■ SELECTED PASSAGE
Patient C, the second oldest sibling, presented to our clinic two years after Patient B's initial visit. She was a 59-year-old woman with >18 years of education and a 1-year history of gradual-onset cognitive decline. She was misplacing objects around the house, leaving appliances on, and getting lost more frequently while driving. Nonetheless, she remained independent in ADLs and iADLs. There were no behavioral or personality changes, but she was feeling sad and worried about her siblings’ medical conditions.

On the MoCA, she scored 25/30, losing 5 points on delayed recall (Memory Index Score: 5/15).⁹ The neurological examination was unremarkable. She was given a provisional diagnosis of mild cognitive impairment (MCI).

Blood tests for reversible causes of dementia were unremarkable. A brain MRI showed microangiopathic changes and mild generalized volume loss with no lobar predominance. On neuropsychological testing, she met criteria for amnestic MCI, demonstrating encoding and retention deficits in verbal and visual episodic memory and weaker semantic fluency compared to phonemic fluency. On genetic testing through Invitae, Patient C was found to be heterozygous for the same PSEN2 variant as Patients A and B (p.Ile120Ser). No APOE testing was done, similar to Patient B. Meanwhile, their currently asymptomatic youngest sibling (age 50) was found to be a mutation carrier for PSEN1 and PSEN2. The asymptomatic middle sibling has not undergone genetic testing. One of their unaffected paternal uncles who was 71 years old got tested and was negative for both mutations.

Discussion

We present a familial case series of predominantly amnestic EOAD, supported by consistent structural and functional neuroimaging findings. Our data strongly support the pathogenic nature of the p.Ile120Ser substitution in PSEN2. First, it segregated with either EOAD/MCI in all three affected siblings. Second, bioinformatic analyses using In Silico, MutationTaster, and SIFT predict the damaging effect of the p.Ile120Ser mutation. Indeed, the p.Ile120Ser mutation has a very high Combined Annotation Dependent Depletion (CADD) score (Phred = 27.2), placing it in the top 0.1% of deleterious variants in the human genome. Third, the deleterious effect of p.Ile120Ser is supported by its extreme rarity, as it has not been reported in current genetic databases, including the global gnomAD database. Fourth, the mutation leads to the substantial replacement of a non-polar amino acid (Ile) with a polar amino acid (Ser) at a codon conserved between PSEN1 and PSEN2 proteins (Figure 4(a)), as well as across species during evolution (Figure 4(b) and (c)). Finally, the p.Ile120Ser mutation is located in the highly conserved HL-1 loop between Transmembrane domains 1 and 2, where four other PSEN2 mutations have been reported (http://www.alzforum.org/mutations). These include non-classified mutations (p.Thr122Arg, p.Pro123Leu) and likely pathogenic mutations (p.Thr122Pro, p.Glu126Lys).

■ PROVIDED DATA
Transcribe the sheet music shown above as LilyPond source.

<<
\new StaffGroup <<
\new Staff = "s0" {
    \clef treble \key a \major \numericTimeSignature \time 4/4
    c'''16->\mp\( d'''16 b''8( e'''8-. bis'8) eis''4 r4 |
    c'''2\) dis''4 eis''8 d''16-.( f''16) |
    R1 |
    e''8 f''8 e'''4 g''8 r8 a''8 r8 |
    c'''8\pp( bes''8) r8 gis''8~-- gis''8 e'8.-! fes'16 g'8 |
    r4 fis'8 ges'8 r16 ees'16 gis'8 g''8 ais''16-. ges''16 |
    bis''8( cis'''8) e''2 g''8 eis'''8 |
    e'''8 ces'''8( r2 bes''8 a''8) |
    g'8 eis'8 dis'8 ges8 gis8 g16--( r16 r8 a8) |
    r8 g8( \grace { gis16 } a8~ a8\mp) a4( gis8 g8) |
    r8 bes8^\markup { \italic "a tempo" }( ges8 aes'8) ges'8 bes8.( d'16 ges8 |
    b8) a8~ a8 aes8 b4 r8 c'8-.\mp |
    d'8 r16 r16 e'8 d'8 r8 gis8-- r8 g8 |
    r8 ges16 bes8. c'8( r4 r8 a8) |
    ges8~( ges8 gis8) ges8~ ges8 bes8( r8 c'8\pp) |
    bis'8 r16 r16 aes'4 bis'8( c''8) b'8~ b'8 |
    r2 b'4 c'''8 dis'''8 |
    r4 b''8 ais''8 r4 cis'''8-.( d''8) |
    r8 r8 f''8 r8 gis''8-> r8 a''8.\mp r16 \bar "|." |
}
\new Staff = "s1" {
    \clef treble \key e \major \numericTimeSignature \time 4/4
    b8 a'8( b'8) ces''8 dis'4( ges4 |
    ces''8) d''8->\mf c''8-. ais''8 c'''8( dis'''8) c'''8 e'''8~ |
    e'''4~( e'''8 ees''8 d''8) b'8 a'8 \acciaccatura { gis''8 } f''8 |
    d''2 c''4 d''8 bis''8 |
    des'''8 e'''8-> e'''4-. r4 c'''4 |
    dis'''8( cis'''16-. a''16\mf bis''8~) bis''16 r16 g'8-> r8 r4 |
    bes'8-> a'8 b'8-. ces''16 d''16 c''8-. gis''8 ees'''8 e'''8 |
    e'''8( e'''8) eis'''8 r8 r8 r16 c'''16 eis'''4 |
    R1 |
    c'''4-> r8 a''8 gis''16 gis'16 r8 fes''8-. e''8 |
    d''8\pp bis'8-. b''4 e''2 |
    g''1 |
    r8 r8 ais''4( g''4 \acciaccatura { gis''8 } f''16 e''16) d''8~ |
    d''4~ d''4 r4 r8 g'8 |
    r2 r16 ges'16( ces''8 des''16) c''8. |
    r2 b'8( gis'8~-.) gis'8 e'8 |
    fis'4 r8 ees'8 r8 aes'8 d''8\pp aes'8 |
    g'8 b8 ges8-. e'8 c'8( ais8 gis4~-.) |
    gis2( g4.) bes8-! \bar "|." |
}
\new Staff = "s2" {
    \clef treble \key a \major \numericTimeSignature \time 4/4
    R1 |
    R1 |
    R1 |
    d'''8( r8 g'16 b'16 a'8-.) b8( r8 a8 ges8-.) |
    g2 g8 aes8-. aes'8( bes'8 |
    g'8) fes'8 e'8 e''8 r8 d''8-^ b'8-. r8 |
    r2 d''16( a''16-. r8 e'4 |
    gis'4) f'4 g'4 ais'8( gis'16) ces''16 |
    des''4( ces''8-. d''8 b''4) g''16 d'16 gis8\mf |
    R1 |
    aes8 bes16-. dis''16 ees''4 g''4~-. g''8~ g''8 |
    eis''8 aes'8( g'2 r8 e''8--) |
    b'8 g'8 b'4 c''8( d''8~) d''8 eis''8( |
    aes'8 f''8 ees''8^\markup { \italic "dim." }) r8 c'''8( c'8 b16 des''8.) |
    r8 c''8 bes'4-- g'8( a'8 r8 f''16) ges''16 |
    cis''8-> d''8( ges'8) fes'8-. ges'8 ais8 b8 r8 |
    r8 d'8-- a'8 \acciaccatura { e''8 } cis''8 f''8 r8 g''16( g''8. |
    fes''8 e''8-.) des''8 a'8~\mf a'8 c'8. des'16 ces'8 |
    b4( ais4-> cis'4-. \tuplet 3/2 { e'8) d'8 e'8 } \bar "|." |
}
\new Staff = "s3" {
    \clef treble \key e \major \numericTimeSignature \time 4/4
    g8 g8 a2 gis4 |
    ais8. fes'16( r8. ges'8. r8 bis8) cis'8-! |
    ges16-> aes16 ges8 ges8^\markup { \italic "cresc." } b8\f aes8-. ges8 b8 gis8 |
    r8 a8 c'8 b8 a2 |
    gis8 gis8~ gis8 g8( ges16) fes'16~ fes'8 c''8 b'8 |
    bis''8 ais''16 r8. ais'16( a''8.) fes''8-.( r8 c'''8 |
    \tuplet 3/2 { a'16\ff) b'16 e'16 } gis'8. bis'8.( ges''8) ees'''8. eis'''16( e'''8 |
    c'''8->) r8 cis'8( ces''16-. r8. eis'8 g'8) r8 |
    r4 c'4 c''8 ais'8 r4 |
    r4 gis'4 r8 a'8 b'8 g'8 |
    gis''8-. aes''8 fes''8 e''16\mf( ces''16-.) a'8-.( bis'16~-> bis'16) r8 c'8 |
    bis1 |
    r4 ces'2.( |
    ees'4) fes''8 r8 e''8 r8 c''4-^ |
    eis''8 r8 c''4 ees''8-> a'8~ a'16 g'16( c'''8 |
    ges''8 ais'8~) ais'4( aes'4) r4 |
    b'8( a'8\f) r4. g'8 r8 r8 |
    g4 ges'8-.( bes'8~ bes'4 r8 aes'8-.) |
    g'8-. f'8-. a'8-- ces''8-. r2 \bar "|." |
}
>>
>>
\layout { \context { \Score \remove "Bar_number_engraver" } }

■ ASSIGNMENT
Answer these from the case report above:
1. What did Patient C score on the MoCA?
2. What Phred score does the p.Ile120Ser mutation have on the CADD scale?
3. How old was the paternal uncle who tested negative for both mutations?

■ RESPONSE BELOW
1. 25/30
2. 27.2
3. 71